— Start of Text —
The year started off with the choice of staying a Web Developer with LLRIB or apply for a teaching job in Hall Lake, my old home reserve. At that point in my life, I had worked as a web developer for nearly 14 years. I decided to give teaching a try after discussing it with my family.
It was nice to be back home in Hall Lake. I knew most of the people from 14 years before, but I did not know who the children were. I worked for Recreation in the 1990s and many of the kids I worked with, had their own kids. I could see many similarities in the children and could sometimes easily guess who their parents or grandparents were.
The familiar faces were all adults now, and I now had to learn new names, something I was never good at. I am glad to say, that I am getting close to fully reacquainting with all the people from my hometown.
This website would continue to be updated because it is my personal website and I finance and maintain it on my dime and time. I enjoy sharing my knowledge and displaying my tech skills. It has been a big year for the website in terms of visitor and viewer growth. Financially, not so much. The last time I received any remuneration, was June 2019: One-hundred dollars. I stand to make another $100 this month. It is all from the ads you see on the website. So, the website, while it brings pleasure and expression of my knowledge and abilities, it is not making me rich.
While the website would continue, the stability of my employment at the time, was about to be very disrupted. I would go from sitting quietly in my office, pressing buttons and collaborating with leaders and directors, to managing a classroom full of 10- and 11-year-old’s, who ask me: “When is it lunch?”
— End of Text —
— Start of Record set —
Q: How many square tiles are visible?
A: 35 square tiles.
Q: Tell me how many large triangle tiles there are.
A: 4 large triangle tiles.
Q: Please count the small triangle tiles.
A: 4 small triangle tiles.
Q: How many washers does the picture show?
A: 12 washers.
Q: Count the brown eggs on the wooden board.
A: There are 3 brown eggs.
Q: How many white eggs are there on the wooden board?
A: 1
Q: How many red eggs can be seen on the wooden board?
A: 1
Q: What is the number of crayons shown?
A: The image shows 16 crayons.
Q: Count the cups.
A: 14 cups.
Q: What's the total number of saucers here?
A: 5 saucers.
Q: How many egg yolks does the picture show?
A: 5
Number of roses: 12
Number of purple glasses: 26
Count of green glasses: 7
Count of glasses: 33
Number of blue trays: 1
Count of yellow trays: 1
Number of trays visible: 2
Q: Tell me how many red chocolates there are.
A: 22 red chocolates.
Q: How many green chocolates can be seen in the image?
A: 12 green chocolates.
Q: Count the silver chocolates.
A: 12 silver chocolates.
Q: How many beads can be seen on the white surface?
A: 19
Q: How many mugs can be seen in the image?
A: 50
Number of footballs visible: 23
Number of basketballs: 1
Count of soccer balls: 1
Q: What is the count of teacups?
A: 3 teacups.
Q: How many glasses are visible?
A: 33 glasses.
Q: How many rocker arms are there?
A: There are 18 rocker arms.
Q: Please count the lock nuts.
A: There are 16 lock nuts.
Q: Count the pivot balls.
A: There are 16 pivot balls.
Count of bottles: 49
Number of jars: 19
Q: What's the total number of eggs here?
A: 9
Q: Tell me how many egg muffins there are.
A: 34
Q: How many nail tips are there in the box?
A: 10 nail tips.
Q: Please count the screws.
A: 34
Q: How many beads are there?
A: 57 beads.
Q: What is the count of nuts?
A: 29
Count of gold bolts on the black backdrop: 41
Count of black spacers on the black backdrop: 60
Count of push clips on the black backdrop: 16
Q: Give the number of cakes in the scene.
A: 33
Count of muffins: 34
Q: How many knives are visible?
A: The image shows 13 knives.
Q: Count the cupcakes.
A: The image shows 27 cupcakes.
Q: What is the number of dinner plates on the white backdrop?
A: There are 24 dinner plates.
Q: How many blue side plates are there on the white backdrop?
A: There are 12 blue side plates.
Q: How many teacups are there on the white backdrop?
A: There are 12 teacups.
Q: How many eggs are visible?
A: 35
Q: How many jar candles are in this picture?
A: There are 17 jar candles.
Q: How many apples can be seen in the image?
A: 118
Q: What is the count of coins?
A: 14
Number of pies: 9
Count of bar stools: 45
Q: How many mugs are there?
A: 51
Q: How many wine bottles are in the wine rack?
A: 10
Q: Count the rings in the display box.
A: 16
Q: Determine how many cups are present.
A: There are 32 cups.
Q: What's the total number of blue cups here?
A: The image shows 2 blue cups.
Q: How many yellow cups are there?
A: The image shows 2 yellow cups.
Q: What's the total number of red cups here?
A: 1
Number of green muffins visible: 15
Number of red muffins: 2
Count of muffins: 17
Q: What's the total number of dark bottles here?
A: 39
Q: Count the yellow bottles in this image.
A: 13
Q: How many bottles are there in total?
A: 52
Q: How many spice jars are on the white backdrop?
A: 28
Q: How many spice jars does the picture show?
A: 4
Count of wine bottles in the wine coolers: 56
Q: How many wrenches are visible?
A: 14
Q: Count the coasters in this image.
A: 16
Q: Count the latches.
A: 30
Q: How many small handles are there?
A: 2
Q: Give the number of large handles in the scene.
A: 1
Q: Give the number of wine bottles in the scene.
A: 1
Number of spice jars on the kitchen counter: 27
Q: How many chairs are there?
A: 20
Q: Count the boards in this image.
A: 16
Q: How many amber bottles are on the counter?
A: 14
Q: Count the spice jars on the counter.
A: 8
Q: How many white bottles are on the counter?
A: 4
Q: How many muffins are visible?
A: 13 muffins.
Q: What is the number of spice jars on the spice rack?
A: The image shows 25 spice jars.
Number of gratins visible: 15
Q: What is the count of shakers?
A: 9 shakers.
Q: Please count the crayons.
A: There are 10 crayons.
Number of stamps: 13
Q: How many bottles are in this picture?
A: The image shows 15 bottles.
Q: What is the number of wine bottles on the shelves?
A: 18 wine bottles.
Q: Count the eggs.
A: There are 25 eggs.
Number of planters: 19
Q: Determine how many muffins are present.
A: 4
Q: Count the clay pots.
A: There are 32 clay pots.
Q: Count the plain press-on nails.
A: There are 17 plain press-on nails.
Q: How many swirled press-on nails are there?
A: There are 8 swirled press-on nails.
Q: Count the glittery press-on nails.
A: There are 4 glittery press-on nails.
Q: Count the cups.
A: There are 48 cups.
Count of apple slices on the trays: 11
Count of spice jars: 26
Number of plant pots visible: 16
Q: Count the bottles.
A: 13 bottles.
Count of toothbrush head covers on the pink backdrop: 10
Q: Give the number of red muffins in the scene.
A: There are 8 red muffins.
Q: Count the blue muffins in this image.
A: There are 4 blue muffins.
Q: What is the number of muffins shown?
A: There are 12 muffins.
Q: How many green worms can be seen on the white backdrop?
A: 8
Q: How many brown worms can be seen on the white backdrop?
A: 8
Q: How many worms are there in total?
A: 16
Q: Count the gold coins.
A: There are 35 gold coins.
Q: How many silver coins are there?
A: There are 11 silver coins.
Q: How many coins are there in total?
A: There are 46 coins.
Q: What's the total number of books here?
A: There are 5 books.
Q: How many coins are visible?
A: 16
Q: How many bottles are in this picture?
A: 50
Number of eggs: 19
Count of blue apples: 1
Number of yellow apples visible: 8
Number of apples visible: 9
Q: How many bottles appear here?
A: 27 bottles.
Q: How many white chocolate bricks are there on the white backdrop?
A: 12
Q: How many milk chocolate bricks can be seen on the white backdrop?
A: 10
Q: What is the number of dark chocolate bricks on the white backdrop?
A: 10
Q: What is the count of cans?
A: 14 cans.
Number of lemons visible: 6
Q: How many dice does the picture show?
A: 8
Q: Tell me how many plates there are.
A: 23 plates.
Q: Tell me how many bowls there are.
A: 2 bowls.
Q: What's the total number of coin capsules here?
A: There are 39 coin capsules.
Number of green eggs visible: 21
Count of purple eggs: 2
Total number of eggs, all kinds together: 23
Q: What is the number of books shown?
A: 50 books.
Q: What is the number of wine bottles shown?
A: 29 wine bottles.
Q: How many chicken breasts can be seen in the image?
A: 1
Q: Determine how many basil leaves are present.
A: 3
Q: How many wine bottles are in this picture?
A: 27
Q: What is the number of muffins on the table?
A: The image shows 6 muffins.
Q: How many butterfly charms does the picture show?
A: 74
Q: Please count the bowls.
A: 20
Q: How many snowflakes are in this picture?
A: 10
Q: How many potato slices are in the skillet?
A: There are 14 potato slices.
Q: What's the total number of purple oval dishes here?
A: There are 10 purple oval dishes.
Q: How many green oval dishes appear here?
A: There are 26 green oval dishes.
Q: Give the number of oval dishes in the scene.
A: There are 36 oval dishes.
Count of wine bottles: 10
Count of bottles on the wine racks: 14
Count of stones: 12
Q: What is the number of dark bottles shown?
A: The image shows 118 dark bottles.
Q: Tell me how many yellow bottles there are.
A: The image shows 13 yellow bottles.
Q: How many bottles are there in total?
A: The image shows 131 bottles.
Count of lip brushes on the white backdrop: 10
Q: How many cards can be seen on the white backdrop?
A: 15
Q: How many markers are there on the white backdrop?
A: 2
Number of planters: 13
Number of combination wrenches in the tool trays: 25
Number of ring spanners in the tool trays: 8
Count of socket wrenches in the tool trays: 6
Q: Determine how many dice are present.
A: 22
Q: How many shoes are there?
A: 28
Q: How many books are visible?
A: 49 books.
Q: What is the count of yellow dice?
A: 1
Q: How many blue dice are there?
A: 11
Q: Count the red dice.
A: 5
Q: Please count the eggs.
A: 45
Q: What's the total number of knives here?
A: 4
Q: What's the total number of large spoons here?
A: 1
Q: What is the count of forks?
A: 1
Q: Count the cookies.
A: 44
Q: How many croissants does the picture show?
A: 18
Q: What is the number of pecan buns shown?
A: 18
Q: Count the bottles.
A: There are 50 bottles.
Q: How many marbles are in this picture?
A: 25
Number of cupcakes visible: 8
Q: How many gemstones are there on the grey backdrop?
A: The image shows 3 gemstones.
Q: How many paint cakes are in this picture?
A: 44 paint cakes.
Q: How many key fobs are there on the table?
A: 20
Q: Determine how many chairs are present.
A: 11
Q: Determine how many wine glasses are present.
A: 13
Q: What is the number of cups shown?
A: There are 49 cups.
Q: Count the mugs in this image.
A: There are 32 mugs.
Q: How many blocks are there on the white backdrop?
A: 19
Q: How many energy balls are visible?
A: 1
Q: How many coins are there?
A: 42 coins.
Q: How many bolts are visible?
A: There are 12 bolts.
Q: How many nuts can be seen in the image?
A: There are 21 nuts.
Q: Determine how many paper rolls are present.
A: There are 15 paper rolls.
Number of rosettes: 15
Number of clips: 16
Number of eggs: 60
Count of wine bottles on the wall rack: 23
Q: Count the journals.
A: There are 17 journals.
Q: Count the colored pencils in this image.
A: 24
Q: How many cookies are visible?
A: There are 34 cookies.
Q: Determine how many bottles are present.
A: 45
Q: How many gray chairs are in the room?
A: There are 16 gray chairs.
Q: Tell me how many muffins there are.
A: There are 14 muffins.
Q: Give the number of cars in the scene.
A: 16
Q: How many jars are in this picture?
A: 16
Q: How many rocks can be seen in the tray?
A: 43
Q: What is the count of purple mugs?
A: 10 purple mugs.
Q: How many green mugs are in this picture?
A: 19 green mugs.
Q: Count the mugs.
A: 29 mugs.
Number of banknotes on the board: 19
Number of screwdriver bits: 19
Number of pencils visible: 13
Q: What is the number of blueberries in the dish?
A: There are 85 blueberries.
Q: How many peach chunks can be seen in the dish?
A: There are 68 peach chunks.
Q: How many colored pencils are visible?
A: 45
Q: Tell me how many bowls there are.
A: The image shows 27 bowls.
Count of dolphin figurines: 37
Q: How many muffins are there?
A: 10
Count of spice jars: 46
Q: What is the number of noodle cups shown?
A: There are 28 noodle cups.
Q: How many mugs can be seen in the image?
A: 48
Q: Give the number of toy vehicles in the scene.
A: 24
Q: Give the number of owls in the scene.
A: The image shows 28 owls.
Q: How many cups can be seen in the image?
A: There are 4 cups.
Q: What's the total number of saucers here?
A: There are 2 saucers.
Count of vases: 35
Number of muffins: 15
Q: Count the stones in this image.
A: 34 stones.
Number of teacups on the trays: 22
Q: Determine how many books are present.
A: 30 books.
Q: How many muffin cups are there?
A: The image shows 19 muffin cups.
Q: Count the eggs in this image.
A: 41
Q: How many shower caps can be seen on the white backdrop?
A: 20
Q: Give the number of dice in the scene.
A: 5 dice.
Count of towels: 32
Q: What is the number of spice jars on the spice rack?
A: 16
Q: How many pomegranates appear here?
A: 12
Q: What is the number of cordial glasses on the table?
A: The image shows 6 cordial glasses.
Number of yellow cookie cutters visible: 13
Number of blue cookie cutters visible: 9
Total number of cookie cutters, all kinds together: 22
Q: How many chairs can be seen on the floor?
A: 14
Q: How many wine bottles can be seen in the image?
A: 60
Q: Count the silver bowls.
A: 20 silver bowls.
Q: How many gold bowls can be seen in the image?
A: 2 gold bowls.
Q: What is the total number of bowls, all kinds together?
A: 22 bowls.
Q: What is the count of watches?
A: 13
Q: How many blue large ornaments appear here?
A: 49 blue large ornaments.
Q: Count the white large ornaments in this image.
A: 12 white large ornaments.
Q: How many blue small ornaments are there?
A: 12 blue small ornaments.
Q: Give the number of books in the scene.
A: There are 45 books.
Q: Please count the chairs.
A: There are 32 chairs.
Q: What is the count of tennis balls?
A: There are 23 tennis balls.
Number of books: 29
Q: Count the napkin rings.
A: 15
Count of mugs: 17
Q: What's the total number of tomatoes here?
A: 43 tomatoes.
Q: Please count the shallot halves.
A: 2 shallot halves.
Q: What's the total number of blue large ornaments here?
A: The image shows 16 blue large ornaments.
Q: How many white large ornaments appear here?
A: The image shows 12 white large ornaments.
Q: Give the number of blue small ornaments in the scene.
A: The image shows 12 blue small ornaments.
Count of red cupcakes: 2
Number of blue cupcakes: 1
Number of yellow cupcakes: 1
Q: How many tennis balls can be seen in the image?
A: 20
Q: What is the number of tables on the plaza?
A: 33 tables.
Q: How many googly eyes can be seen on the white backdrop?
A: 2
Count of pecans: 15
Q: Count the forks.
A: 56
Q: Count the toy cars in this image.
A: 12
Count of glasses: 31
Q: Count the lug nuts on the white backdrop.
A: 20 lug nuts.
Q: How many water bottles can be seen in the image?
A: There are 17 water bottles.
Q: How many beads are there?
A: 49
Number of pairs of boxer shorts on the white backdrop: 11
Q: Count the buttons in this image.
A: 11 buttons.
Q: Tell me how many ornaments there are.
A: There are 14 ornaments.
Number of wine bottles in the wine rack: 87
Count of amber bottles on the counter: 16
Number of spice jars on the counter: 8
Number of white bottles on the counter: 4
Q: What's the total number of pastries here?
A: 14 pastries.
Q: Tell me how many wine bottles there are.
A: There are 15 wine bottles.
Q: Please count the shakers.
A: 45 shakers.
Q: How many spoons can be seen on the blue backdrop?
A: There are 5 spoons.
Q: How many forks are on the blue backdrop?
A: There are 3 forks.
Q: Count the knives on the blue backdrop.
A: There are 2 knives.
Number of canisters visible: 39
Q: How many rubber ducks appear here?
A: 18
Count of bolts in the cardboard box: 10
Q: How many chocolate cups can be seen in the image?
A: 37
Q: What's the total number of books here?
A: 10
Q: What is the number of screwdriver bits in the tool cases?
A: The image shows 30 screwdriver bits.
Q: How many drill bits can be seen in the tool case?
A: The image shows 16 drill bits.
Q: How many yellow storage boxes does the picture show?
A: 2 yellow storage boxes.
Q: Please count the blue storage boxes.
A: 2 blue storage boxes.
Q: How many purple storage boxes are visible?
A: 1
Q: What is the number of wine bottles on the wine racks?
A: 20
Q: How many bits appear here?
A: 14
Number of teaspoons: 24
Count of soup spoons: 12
— End of Record set —
> _Goals_:
1. List every job or role the author of the post says they have held.
2. According to the post, when did the author last receive payment from the website, and how much was it?
3. Quote the post from "The familiar faces" to "making me rich.", inclusive.
The saved entries come from a different source than the post.

> _Expected responses_:
1.
- Web developer with LLRIB
- Worker for Recreation in the 1990s
- Teacher in Hall Lake

2. In June 2019, and it was one hundred dollars.

3.
The familiar faces were all adults now, and I now had to learn new names, something I was never good at. I am glad to say, that I am getting close to fully reacquainting with all the people from my hometown.
This website would continue to be updated because it is my personal website and I finance and maintain it on my dime and time. I enjoy sharing my knowledge and displaying my tech skills. It has been a big year for the website in terms of visitor and viewer growth. Financially, not so much. The last time I received any remuneration, was June 2019: One-hundred dollars. I stand to make another $100 this month. It is all from the ads you see on the website. So, the website, while it brings pleasure and expression of my knowledge and abilities, it is not making me rich.